View Single Post
Old 06-24-2018, 09:54 PM   #10
artichoke
 
Join Date: Jun 2018
Default Re: The Secrets disadvantage

Quote:
Originally Posted by whswhs View Post
artichoke, I'm sorry, but you're misreading the passage you quote, perhaps because it's not in the most logical order. David explained it correctly, but I'll go over it more closely.

The starting condition is "When a Secret appears, it is not necessarily made public." The secret's appearance takes place on an appearance roll, that is, on a 6 or less, or approximately in one session out of ten. It may or may not become public. The normal consequence is that the PC engages in frantic efforts to see that it doesn't become public, and those efforts drive the storyline.

(Compare Secret Identity, a specialized form of Secret, which emulates all those Silver Age stories where Superman frantically tried to conceal his nonheroic identity—once he even asked John F. Kennedy to pretend to be Clark Kent, reasoning that if you can't trust the President you can't trust anybody.)

If the PC's efforts fail, or if they decide not to try (like Tony Stark saying "I am Iron Man" in the first movie), then you get the situation in the preceding paragraph, "If a secret is ever made public. . . ." But that's normally going to radically disrupt the character's life, especially if they took Imprisonment or Exile or Possible Death; it often writes the character out of the campaign entirely.
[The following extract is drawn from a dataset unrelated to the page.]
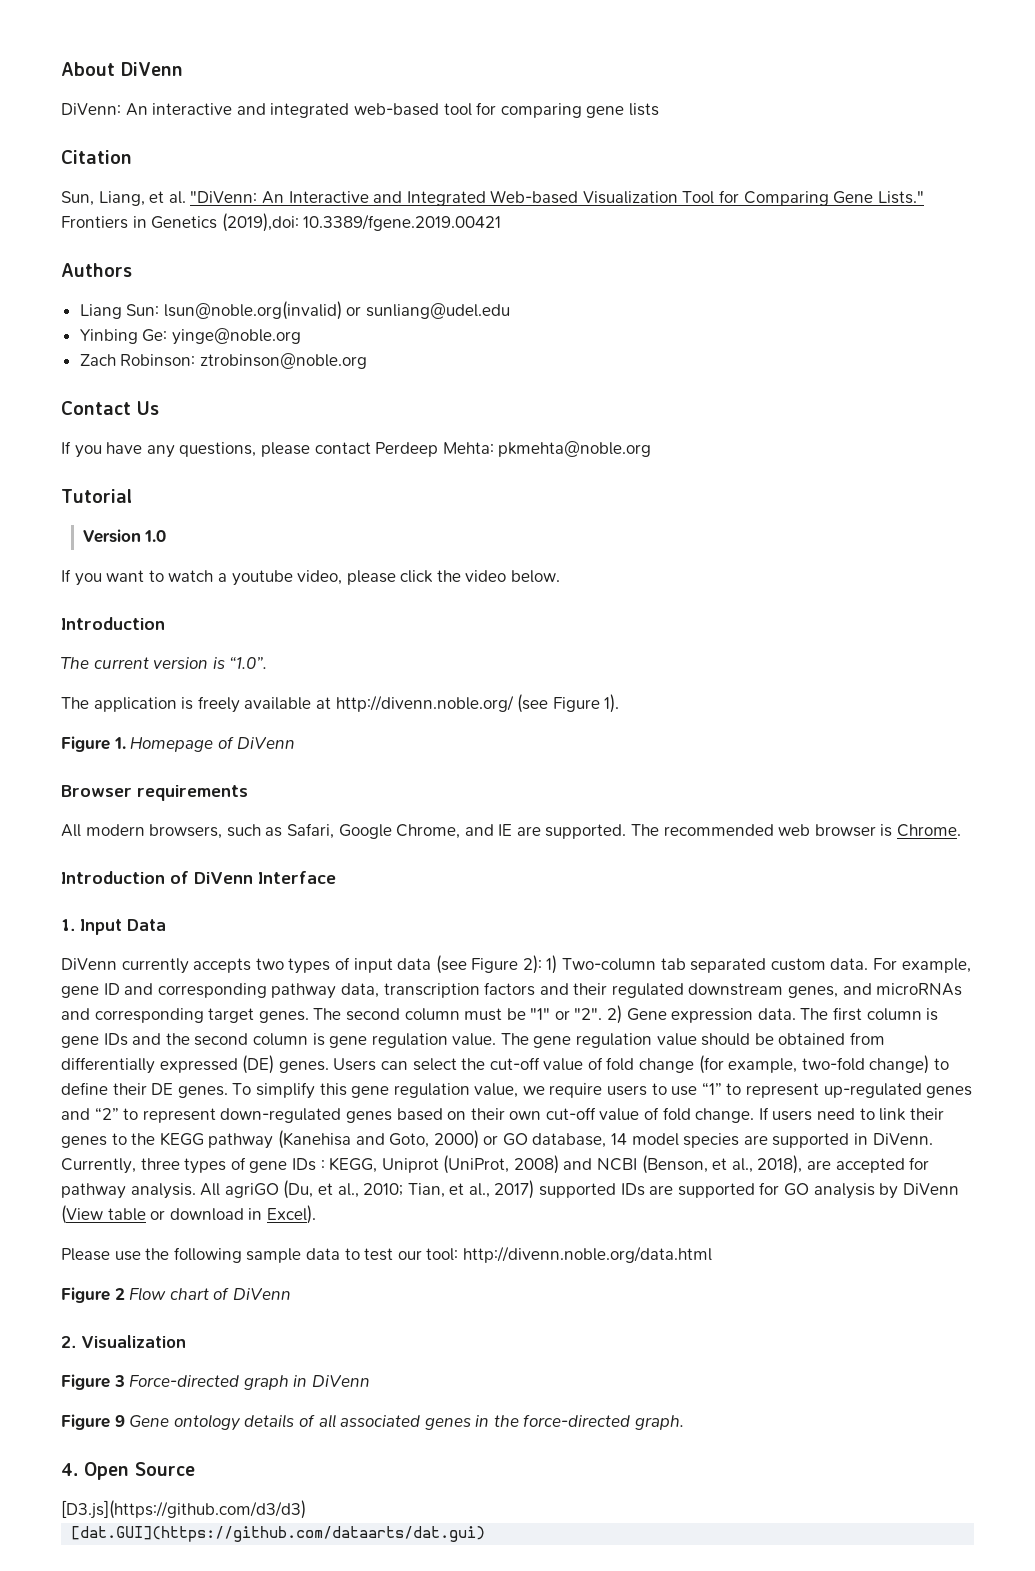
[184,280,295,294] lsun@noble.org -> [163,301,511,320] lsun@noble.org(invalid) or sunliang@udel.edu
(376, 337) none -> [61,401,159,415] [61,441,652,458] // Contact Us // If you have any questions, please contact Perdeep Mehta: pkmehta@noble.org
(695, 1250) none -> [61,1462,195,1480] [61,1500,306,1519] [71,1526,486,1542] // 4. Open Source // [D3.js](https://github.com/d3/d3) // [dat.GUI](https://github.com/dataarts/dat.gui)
But the secret being made public is not something that can happen just because you rolled a 6 or less. If the order of the paragraphs had been reversed that would have been clearer, but that's how those sentences are meant to be read.
That's how I had read it. Just because the secret doesn't have to be made public doesn't mean it can't be made public.

In my response to your post I said there are two ways it can come up and quoted the text. I'm not sure why you're under the impression that I said it's only possible for it to become public.

Since it has been resolved that the player doesn't get to just make it public whenever he/she wants to it's less of an issue. Hopefully the tense problem in that sentence will be corrected.

A reader shouldn't be expected to understand that, after having read the word "you/your" as referring to the player eighteen times in a row, that the nineteenth "you" refers to the GM — especially in a sentence that has a weird tense switch.

Last edited by artichoke; 06-24-2018 at 10:02 PM.